Fragmento del texto:
■ ■ ■ ■ ■ ■ ■

Factótum y Escritos de un viejo indecente: Bukowski y la respuesta a por qué escribo


Desde que empecé a tomarme en serio la escritura una duda comenzó a tomar cuerpo en mi mente, primero sutil y después tan agresiva que me quitaba el sueño: ¿cuál era mi razón para escribir? Suena bastante trillada, pero considero que es el más importante de los cuestionamientos y que, respondida con sinceridad, puede convertirse en la guía de tus futuros escritos, incluso la estampa de calidad en los mismos.

Yo empecé a escribir de adolescente, como mucha gente antes que yo. No fue nada extraordinario, tenía dieciséis años y buscaba una manera de evadirme de mis problemas en casa. Los amigos pueden funcionar, pero llega un momento en el que te quedas solo, voluntariamente o no – en mi caso siempre llega un punto en el que me harto de las personas. La televisión y el cine también te distraen, pero aunque fanático del cine – y no tanto de chiquillo –, la idea de estar horas sentado en un sofá contemplando pasivamente películas me daba terror. Estaba la lectura, claro. En aquel tiempo me leí libros con una voracidad que hasta ahora no he podido recuperar – pues aunque lea más páginas, siento que el apetito adolescente se ha perdido – y no me detenía. Al llegar a los diecisiete pasé a descubrir el insomnio y con este las caminatas de madrugada. Las calles solitarias eran para mí territorio desconocido y fascinante. En aquellas largas caminatas sostenía diálogos conmigo mismo y hasta ahora considero que fueron esas horas caminando las que me llevaron a inclinarme del todo por la escritura. Sencillamente, tenía muchas cosas en la cabeza que me reclamaban asidero.

■ ■ ■ ■ ■ ■ ■

Datos del ejercicio:
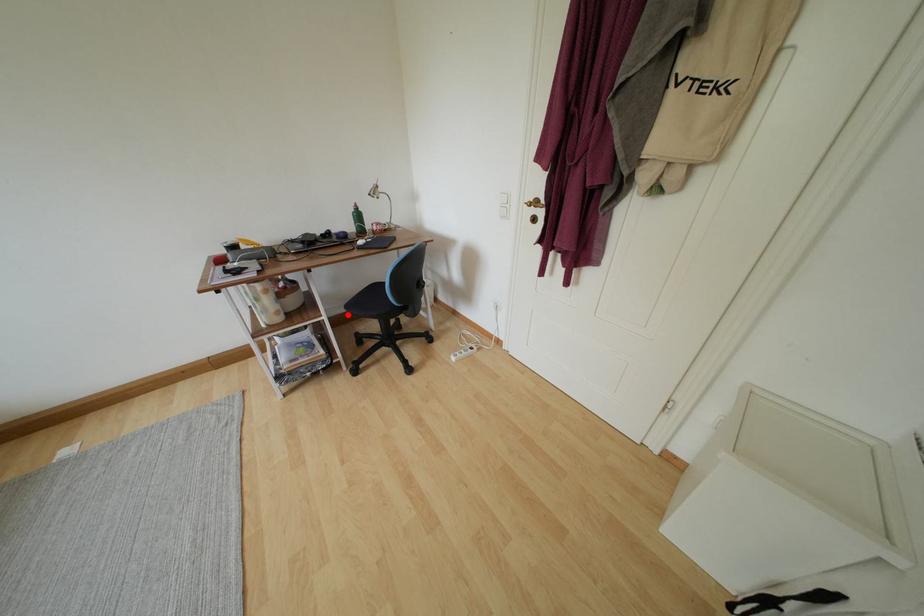
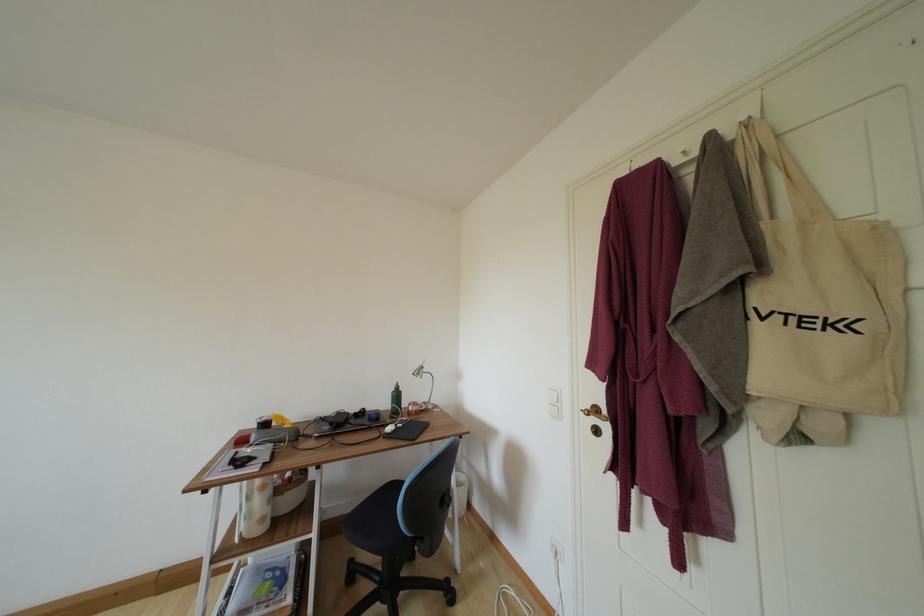
Locate, in the second image, the point that corresponds to the highlighted location in the first image.

(354, 514)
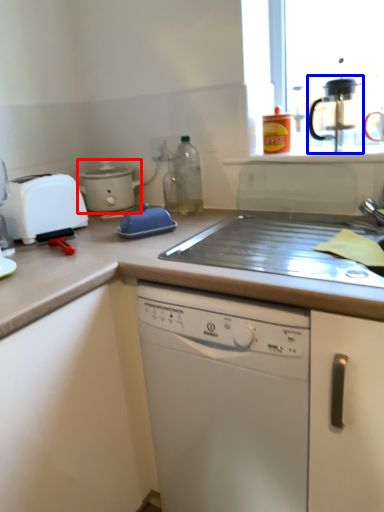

■ ■ ■ ■ ■ ■ ■

Qué debe hacer: Según el fragmento del texto, ¿qué edad tenía quien narra cuando empezó a escribir? Las líneas proceden de una fuente distinta de la del fragmento del texto.

Solución propuesta: Tenía dieciséis años.